Battered By Blockbuster, Netflix Cuts Marketing

Pity poor Netflix. Ever since the novel movies-by-mail company burst on the scene in 1999, it's earned plenty of fans. And thanks to its clever advertising, it celebrated shipping its 1 billionth DVD earlier this year.

But Blockbuster's me-too Total Access program seems to be cleaning its clock, with Netflix announcing over the weekend that it would lower its prices by $1 per month. And Monday, it said its membership--which has grown at an amazing seven-year compound annual growth rate of 79%--actually fell in the quarter.
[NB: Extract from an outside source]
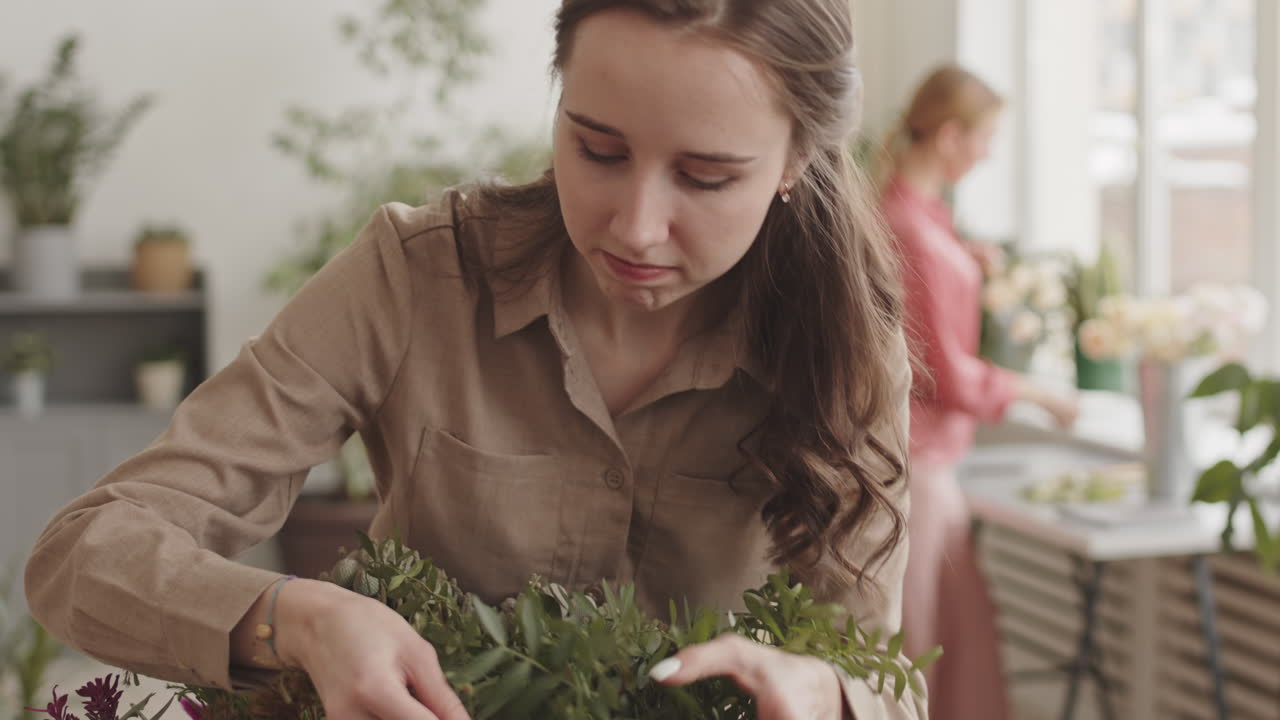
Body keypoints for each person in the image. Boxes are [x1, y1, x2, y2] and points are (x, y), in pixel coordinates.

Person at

The company posted disappointing second-quarter results. "Intense competition slowed second-quarter revenue and subscriber growth, even while we delivered near-record net income," the company says. With price cuts "in two of our most popular subscription plans, together with the reductions in February and June, we are choosing to lower price and reduce marketing as the most efficient means of sub growth and retention in the current competitive environment, and we are lowering our full-year guidance for revenue, subscribers, and earnings accordingly."
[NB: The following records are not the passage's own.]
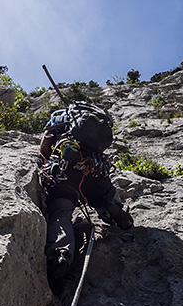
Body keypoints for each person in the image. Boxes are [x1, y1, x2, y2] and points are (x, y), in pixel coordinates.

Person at [39, 121, 133, 293]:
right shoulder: (85, 132)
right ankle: (114, 210)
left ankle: (61, 254)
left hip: (66, 176)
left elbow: (44, 150)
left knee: (62, 214)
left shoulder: (55, 127)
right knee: (104, 196)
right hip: (93, 171)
At the end of the quarter, Netflix had 6.742 million subscribers--a decrease of 55,000. The company, which had predicted it would end the year with between 7.3 and 7.8 million subscribers, has lowered that estimate to a range of 6.8 to 7.3 million. It estimated that revenues will decline from $1.17 to $1.185 billion--down from $1.21 to $1.26 billion--and that net income may fall as low as $42.4 million, down from $55 million to $60 million.

As of April 1, Blockbuster's had 2.8 million paying subscribers to its Total Access plan, which also allows members to return videos to its stores.

With the price cuts, Netflix will now charge $16.99 a month for a plan that allows subscribers unlimited rentals while keeping up to three DVDs at a time. The price for the unlimited rental plan that allows people to keep one DVD at a time will fall to $8.99 per month. The price cuts match fees charged by Blockbuster for similar online-only services. Netflix's $4.99 and $13.99 plans remain unchanged.

The move made analysts nervous. Jefferies & Co. quickly downgraded Netflix from "buy" to "hold," and in a note to clients, analyst Youssef H. Squali says it means that Blockbuster TotalAccess "has been more successful than initially thought." Blockbuster is likely to keep its pricing structure in tact through year-end, he says--which means Netflix will not be able to raise its prices, either.

Blockbuster, which lowered its prices back in June, predicts that the online rental market will increase 43% during 2007. Netflix projects that the total market will have more than 20 million online subscribers in the next four to six years.